De départ en départ
Dominique Pifarély, violoniste et compositeur, a voulu dessiner une géographie du temps, du temps qui passe, de celui qui refuse de passer ou de celui qui passe trop vite, peut-être aussi, retrouver la voie d’un esprit du temps, le « Zeitgeist » cher à Hegel, concept qui lui permettait de situer des styles d’époque. Le titre anglais, « Time geography » permet d’ouvrir le champ des possibles compréhensions. Il part du chaos ordinaire, « Ordinary chaos » pour arriver aux anciens bruits du chaos, « Chaos, ancient noises » pour faire passer entre les deux quelques réflexions sur le monde tel qu’il ne va pas, l’idéologie de la science et Beirut – pour conserver l’anglais – par exemple.
C’est aussi une sorte de parcours personnel, de ces rencontres qui furent les siennes, rencontres musicales, amicales, souvenirs du conservatoire, souvenirs de ce jazz qu’il a su servir avec cet instrument fortement marqué par Stéphane Grappelli, Jean-Luc Ponty sans oublier le génie méconnu que fut Michel Warlop.

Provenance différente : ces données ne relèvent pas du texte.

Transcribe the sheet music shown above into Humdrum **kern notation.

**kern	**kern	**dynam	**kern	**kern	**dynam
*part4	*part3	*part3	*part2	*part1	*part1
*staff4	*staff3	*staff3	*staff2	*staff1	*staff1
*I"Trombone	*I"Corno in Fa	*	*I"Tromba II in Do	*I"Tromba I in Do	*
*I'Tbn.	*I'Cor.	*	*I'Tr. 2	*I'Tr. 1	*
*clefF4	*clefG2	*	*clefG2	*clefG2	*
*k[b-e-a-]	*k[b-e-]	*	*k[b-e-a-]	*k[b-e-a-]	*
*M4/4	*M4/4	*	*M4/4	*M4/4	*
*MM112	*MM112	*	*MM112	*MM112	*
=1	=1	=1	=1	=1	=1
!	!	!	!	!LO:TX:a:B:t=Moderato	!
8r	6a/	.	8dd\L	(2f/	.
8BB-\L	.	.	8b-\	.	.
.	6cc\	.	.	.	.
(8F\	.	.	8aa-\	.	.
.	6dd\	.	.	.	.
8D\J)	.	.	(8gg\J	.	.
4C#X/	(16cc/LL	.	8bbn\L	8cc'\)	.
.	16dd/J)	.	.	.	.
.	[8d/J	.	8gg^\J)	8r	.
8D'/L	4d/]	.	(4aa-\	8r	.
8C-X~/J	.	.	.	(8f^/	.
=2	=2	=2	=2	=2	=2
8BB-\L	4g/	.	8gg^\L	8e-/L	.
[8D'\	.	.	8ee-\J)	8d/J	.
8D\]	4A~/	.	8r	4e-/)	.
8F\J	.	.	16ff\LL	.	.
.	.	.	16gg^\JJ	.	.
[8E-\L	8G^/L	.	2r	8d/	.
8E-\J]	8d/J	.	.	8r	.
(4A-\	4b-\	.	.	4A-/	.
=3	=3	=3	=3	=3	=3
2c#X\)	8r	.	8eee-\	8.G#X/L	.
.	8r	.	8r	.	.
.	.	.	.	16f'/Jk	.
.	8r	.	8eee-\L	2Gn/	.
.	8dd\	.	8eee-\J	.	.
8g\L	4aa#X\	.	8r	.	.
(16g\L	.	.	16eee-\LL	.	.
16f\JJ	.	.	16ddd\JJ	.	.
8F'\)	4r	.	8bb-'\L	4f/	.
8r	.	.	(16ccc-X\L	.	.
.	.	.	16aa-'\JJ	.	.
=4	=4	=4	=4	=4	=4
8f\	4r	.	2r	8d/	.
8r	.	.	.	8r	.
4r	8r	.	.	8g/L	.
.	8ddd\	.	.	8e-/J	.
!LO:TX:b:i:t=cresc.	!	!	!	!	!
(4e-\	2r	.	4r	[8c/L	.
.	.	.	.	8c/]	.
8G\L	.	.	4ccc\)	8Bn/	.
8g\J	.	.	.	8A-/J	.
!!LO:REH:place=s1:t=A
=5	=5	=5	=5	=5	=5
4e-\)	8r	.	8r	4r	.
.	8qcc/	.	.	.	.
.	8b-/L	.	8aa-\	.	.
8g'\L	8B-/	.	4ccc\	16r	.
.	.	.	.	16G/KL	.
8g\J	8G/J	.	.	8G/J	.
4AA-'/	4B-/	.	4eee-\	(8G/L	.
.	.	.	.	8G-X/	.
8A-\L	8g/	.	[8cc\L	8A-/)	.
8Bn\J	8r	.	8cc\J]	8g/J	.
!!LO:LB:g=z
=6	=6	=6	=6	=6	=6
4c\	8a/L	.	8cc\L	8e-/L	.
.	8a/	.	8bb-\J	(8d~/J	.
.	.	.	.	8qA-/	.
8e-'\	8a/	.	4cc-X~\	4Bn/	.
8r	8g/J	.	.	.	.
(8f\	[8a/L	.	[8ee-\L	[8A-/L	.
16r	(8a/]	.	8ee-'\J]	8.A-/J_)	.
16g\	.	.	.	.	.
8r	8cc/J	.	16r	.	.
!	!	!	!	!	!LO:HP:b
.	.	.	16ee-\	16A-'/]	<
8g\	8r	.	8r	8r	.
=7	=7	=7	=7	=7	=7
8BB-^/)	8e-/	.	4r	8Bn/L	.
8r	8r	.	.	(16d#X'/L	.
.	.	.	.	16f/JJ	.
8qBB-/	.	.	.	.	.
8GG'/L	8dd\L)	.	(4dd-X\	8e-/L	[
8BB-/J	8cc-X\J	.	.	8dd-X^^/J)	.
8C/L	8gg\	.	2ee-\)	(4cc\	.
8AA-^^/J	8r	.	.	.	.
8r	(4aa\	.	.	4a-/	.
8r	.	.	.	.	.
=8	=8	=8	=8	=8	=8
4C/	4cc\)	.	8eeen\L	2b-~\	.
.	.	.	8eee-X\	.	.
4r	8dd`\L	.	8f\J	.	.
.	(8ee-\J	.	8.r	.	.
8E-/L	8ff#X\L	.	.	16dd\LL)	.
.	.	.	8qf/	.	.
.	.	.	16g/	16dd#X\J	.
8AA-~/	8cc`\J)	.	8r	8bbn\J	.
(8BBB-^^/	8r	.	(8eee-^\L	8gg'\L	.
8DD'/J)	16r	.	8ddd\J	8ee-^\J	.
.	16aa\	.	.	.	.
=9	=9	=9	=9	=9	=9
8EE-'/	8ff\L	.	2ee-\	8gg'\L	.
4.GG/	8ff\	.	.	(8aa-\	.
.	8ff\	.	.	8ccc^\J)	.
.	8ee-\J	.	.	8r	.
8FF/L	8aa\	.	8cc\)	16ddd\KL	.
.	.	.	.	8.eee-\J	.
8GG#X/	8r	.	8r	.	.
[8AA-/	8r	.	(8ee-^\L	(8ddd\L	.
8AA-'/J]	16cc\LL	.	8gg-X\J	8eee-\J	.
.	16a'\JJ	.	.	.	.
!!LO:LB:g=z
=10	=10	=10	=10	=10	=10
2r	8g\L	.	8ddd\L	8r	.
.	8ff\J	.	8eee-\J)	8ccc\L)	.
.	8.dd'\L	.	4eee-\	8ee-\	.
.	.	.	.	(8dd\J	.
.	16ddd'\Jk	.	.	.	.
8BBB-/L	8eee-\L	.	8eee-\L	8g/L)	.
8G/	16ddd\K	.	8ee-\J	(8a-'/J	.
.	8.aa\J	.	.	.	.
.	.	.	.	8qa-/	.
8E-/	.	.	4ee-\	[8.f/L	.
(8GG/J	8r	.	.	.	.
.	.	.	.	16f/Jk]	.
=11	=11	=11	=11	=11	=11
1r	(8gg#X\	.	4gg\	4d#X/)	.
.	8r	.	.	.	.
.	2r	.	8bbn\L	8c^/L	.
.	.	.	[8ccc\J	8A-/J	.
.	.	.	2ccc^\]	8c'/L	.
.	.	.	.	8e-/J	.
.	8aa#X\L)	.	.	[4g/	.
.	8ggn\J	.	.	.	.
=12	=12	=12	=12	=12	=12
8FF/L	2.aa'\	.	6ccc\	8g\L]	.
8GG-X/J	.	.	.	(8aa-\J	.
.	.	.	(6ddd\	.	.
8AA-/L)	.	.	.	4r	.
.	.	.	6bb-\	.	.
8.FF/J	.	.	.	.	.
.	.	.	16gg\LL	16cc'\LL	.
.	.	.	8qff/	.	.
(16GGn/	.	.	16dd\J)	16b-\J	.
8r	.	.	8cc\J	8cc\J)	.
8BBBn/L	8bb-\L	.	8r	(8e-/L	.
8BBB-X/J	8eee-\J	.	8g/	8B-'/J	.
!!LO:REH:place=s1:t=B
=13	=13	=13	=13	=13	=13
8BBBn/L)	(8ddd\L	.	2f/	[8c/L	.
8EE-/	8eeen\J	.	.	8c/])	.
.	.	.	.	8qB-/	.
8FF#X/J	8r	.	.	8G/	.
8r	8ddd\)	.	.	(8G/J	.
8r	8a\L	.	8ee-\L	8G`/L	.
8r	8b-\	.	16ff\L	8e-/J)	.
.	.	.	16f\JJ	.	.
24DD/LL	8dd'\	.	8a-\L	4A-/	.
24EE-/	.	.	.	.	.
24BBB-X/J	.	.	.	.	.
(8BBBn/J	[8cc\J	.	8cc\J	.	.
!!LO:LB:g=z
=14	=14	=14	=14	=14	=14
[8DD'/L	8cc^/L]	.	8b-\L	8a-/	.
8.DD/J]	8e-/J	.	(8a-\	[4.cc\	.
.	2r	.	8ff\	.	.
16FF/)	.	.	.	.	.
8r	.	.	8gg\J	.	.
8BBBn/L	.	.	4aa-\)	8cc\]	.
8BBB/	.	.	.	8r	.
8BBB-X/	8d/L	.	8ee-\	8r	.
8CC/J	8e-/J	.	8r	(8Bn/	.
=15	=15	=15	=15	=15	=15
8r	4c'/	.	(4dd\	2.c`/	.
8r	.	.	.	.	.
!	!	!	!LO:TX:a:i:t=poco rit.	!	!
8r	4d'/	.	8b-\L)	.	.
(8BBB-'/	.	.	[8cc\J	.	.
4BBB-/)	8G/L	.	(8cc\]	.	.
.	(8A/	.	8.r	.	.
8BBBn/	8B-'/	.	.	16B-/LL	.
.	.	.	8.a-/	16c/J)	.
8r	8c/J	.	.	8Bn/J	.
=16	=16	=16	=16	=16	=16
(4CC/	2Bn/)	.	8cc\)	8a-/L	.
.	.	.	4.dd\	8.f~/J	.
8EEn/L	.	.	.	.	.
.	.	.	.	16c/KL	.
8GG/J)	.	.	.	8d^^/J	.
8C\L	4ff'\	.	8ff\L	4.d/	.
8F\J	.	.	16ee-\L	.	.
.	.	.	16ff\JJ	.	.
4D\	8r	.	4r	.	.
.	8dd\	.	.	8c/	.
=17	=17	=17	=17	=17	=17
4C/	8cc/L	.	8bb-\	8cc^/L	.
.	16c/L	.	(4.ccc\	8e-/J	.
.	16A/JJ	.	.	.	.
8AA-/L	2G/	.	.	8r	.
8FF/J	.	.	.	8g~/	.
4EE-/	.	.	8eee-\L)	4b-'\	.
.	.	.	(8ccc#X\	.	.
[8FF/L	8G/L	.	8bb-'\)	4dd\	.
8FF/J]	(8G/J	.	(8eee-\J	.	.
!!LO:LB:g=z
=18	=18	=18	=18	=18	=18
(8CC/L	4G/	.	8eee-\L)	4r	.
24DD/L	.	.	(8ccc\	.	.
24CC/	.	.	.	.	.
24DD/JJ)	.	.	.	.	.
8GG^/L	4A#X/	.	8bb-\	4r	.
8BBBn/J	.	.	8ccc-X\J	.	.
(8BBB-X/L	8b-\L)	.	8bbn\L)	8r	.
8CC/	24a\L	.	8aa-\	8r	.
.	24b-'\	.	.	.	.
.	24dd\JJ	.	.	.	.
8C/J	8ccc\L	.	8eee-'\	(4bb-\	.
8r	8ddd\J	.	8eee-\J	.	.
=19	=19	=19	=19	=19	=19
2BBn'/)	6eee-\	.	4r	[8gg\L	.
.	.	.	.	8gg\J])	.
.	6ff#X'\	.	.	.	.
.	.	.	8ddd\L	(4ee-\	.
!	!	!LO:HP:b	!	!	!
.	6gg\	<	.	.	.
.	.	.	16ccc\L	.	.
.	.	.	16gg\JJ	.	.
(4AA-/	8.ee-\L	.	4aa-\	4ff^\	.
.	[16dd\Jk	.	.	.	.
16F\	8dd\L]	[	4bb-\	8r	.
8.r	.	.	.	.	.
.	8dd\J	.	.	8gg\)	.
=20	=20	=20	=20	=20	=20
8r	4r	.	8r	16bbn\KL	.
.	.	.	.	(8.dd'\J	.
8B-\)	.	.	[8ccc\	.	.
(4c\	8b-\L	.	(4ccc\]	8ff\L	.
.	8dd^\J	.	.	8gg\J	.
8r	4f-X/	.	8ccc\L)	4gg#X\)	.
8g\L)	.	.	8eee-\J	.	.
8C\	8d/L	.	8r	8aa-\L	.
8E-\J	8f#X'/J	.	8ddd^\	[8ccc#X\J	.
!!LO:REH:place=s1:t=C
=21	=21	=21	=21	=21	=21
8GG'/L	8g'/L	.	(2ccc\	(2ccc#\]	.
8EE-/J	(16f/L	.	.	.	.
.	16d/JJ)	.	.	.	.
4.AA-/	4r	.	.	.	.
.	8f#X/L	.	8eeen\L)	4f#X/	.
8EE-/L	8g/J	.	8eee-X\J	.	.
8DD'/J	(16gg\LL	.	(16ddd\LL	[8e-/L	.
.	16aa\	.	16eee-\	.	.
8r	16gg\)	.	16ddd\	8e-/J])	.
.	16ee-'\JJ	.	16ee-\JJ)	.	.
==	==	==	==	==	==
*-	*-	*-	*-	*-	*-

Pifarély a quelque chose de Warlop dans cette manière de vouloir mêler ses traditions, musique contemporaine et pulsation du jazz.
Un parcours en spirale qui explique que le point de départ initial et le point d’un nouveau départ final ne sont pas au même niveau. Une sorte de jeu de construction toujours recommencé pour permettre la création.
Il a fait appel à l’Ensemble Dédales – tout un programme déjà – soit Hélène Labarrière, contrebasse, Guillaume Roy, violon alto, Vincent Boisseau, clarinette, François Corneloup, saxophone baryton, Pascal Gachet, trompette, Christian Bopp, trombone, Julien Padovani, piano et Eric Groleau, batterie, pour donner vie à ces compositions, une sorte de suite.
Une musique à découvrir, chaotique comme le monde d’aujourd’hui, un chaos différent de celui du passé…
Nicolas Béniès.
« Time geography », Dominique Pifarély/Ensemble Dédales, Poros Éditions, distribué par L’autre distribution, voir aussi sur le site des Allumés du jazz.
Réunion presque paritaire.
Didier Levallet, contrebassiste, a eu la bonne idée de constituer un quintet, « Voix croisées », avec quelques-unes unes des musiciennes qui comptent dans les mondes du jazz. Une sorte de revanche sur les discriminations d’origine sociale et absolument pas musicales ni esthétiques. Elles le démontrent harmonieusement dans cet album. Airelle Besson, trompette, Sylvaine Hélary, Flûtes, Céline Bonacina saxophone alto, soprano et baryton dont elle joue avec une force peu commune, démontrent que le jazz se conjugue au féminin et, surtout, que la distinction de genre n’a aucun sens sur le terrain musical. François Laizeau, batteur, essaie de faire arriver ce quintet à la parité, un pari perdu d’avance.
Il faut les entendre pour éviter ces réflexes sexistes qui refusent aux femmes une place dans les mondes du jazz, musique souvent considérés comme machiste alors que c’est l’univers du show biz qui est impitoyable.
Cet album permet d’appréhender ces voix. Elles font la musique de notre temps. Comme Levallet et Laizeau. Il est perceptible que ce quintet n’a pas encore toutes les répétitions nécessaires pour s’envoler véritablement. Cet enregistrement ne donne qu’une idée des possibilités. Avis aux organisateur(e)s, il faut les inviter.
Nicolas Béniès
« Voix croisées », Didier Levallet quintet, Frémeaux et associés.